Elliott Management increased its stake in Phillips 66 by nearly 2,000% last quarter, making it one of the firm’s most aggressive new bets. In April 2024, Elliott disclosed its initial activist position and called for operational improvements, board refreshment, and better capital efficiency.
The firm’s significant buying activity suggests strong conviction that Phillips 66 is still undervalued and capable of driving substantial shareholder returns through improved execution and governance changes.
Value stocks in less than 60 seconds with TIKR’s new Valuation Model (It’s free) >>>
Southwest Airlines (LUV)
13.5% of portfolio
Value: $1,812.6 million
Shares: 53,978,500
Change: No change
Southwest Airlines is one of the largest low-cost carriers in the United States, known for its simplified fleet, customer-friendly policies, and focus on short-haul domestic routes.
While it has long been considered one of the more operationally disciplined airlines, the company has recently faced rising costs, weaker margins, and competitive pressure from both legacy and ultra-low-cost carriers.
Elliott Management disclosed a multibillion-dollar activist stake in June 2024, calling for leadership changes and a renewed focus on profitability and efficiency.
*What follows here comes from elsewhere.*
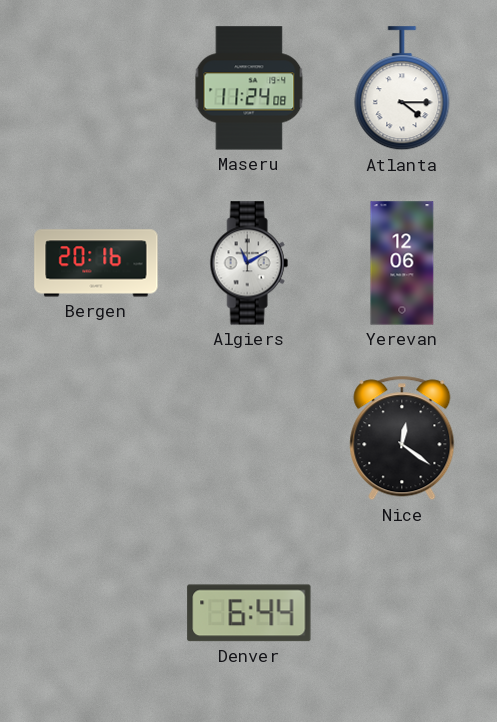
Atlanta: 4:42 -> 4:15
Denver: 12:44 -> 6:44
With no changes to the position in the most recent quarter, it appears Elliott remains committed to pushing for operational improvements and higher returns.
The size of the stake shows this is a high-conviction bet and fits with Elliott’s playbook of targeting underperforming companies where strategic pressure can unlock significant value.
HELLA GmbH & Co. (HLE)
7.8% of portfolio
Value: $1,039.2 million
Shares: 11,100,510
Change: No change
HELLA is a Germany-based automotive supplier that specializes in lighting systems, electronics, and sensor technology. The company plays an important role in enabling advanced driver-assistance systems and electrification, which are two fast-growing trends in the auto industry.
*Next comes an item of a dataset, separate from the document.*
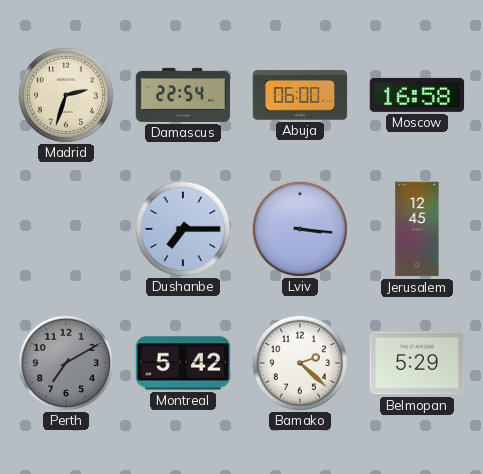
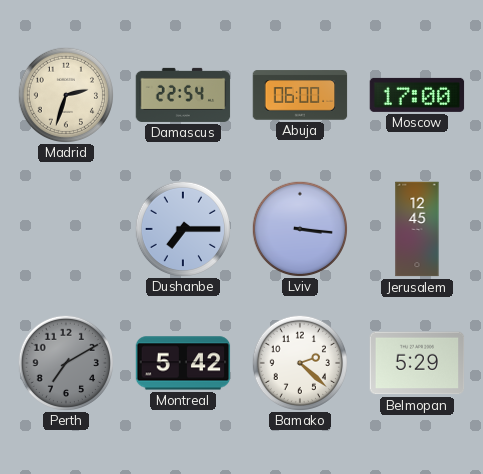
Moscow: 16:58 -> 17:00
Elliott has a long history of investing in European industrials, especially where it sees the potential for strategic change. In HELLA’s case, the firm began building its stake around the time of its merger with French supplier Faurecia in 2021.
Elliott has reportedly pushed for asset sales and better capital allocation to unlock shareholder value. The unchanged position signals ongoing interest in how this transformation plays out.
Activist-Led Investing with a Deep Value Mindset
Elliott Management is one of the most influential activist investors in the world, known for taking bold positions and pushing for meaningful change. The firm actively works to unlock that value through operational improvements, corporate governance shifts, or M&A.
Many of Elliott’s positions are concentrated in energy, industrials, and international holdings, including names like Suncor, Phillips 66, and HELLA. These reflect the firm’s interest in hard assets, restructuring potential, and corporate events that can serve as catalysts.
Its strategy combines deep fundamental research, concentrated positions, and direct engagement to improve returns. This approach offers a useful lens for investors interested in finding value tied to specific business improvements, rather than relying solely on market re-rating.